Segment Start: Exercise input

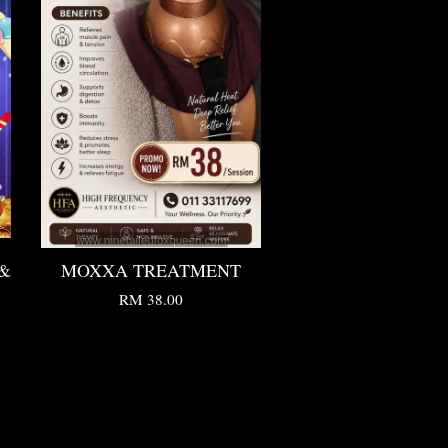
 &
MOXXA TREATMENT
RM 38.00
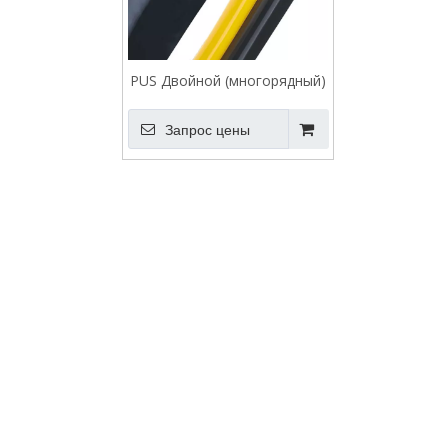
PUS Двойной (многорядный)
шланг, шланг в виде пучка
Запрос цены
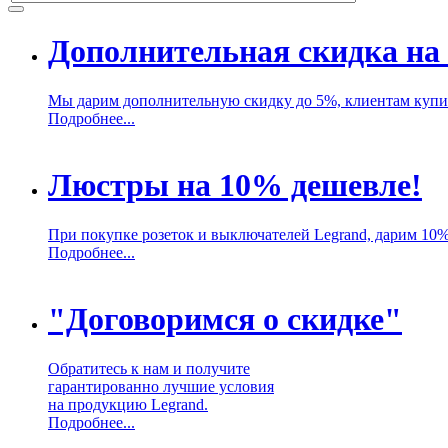
Дополнительная скидка на 
Мы дарим дополнительную скидку до 5%, клиентам купив
Подробнее...
Люстры на 10% дешевле!
При покупке розеток и выключателей Legrand, дарим 10
Подробнее...
"Договоримся о скидке"
Обратитесь к нам и получите
гарантированно лучшие условия
на продукцию Legrand.
Подробнее...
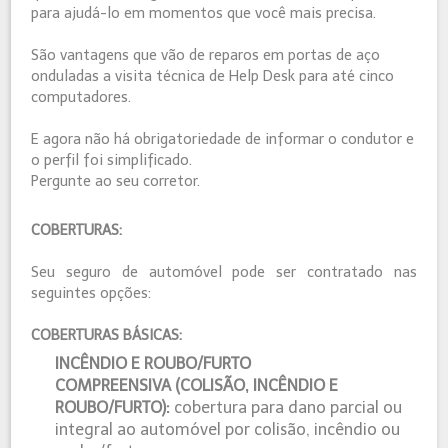
para ajudá-lo em momentos que você mais precisa.
São vantagens que vão de reparos em portas de aço
onduladas a visita técnica de Help Desk para até cinco
computadores.
E agora não há obrigatoriedade de informar o condutor e
o perfil foi simplificado.
Pergunte ao seu corretor.
COBERTURAS:
Seu seguro de automóvel pode ser contratado nas
seguintes opções:
COBERTURAS BÁSICAS:
INCÊNDIO E ROUBO/FURTO
COMPREENSIVA (COLISÃO, INCÊNDIO E
ROUBO/FURTO):
cobertura para dano parcial ou
integral ao automóvel por colisão, incêndio ou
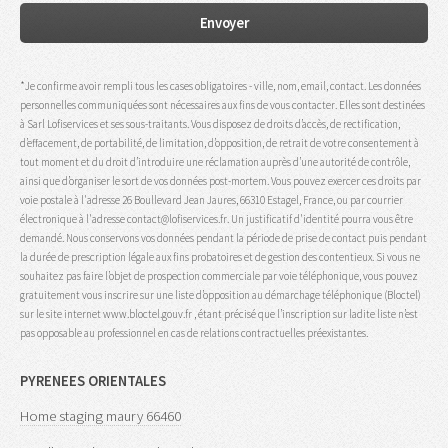
*Je confirme avoir rempli tous les cases obligatoires - ville, nom, email, contact. Les données
personnelles communiquées sont nécessaires aux fins de vous contacter. Elles sont destinées
à Sarl Lofiservices et ses sous-traitants. Vous disposez de droits d’accès, de rectification,
d’effacement, de portabilité, de limitation, d’opposition, de retrait de votre consentement à
tout moment et du droit d’introduire une réclamation auprès d’une autorité de contrôle,
ainsi que d’organiser le sort de vos données post-mortem. Vous pouvez exercer ces droits par
voie postale à l'adresse 26 Boullevard Jean Jaures, 66310 Estagel, France, ou par courrier
électronique à l'adresse contact@lofiservices.fr. Un justificatif d'identité pourra vous être
demandé. Nous conservons vos données pendant la période de prise de contact puis pendant
la durée de prescription légale aux fins probatoires et de gestion des contentieux. Si vous ne
souhaitez pas faire l’objet de prospection commerciale par voie téléphonique, vous pouvez
gratuitement vous inscrire sur une liste d’opposition au démarchage téléphonique (Bloctel)
sur le site internet www.bloctel.gouv.fr , étant précisé que l’inscription sur ladite liste n’est
pas opposable au professionnel en cas de relations contractuelles préexistantes.
PYRENEES ORIENTALES
Home staging maury 66460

Segment End: Exercise input

* **Your goal**
Every entry must be reproduced exactly, with the images left out.

* **Exercise answer**
 &
MOXXA TREATMENT
RM 38.00
PUS Двойной (многорядный)
шланг, шланг в виде пучка
Запрос цены
Дополнительная скидка на 
Мы дарим дополнительную скидку до 5%, клиентам купив
Подробнее...
Люстры на 10% дешевле!
При покупке розеток и выключателей Legrand, дарим 10
Подробнее...
"Договоримся о скидке"
Обратитесь к нам и получите
гарантированно лучшие условия
на продукцию Legrand.
Подробнее...
para ajudá-lo em momentos que você mais precisa.
São vantagens que vão de reparos em portas de aço
onduladas a visita técnica de Help Desk para até cinco
computadores.
E agora não há obrigatoriedade de informar o condutor e
o perfil foi simplificado.
Pergunte ao seu corretor.
COBERTURAS:
Seu seguro de automóvel pode ser contratado nas
seguintes opções:
COBERTURAS BÁSICAS:
INCÊNDIO E ROUBO/FURTO
COMPREENSIVA (COLISÃO, INCÊNDIO E
ROUBO/FURTO):
cobertura para dano parcial ou
integral ao automóvel por colisão, incêndio ou
*Je confirme avoir rempli tous les cases obligatoires - ville, nom, email, contact. Les données
personnelles communiquées sont nécessaires aux fins de vous contacter. Elles sont destinées
à Sarl Lofiservices et ses sous-traitants. Vous disposez de droits d’accès, de rectification,
d’effacement, de portabilité, de limitation, d’opposition, de retrait de votre consentement à
tout moment et du droit d’introduire une réclamation auprès d’une autorité de contrôle,
ainsi que d’organiser le sort de vos données post-mortem. Vous pouvez exercer ces droits par
voie postale à l'adresse 26 Boullevard Jean Jaures, 66310 Estagel, France, ou par courrier
électronique à l'adresse contact@lofiservices.fr. Un justificatif d'identité pourra vous être
demandé. Nous conservons vos données pendant la période de prise de contact puis pendant
la durée de prescription légale aux fins probatoires et de gestion des contentieux. Si vous ne
souhaitez pas faire l’objet de prospection commerciale par voie téléphonique, vous pouvez
gratuitement vous inscrire sur une liste d’opposition au démarchage téléphonique (Bloctel)
sur le site internet www.bloctel.gouv.fr , étant précisé que l’inscription sur ladite liste n’est
pas opposable au professionnel en cas de relations contractuelles préexistantes.
PYRENEES ORIENTALES
Home staging maury 66460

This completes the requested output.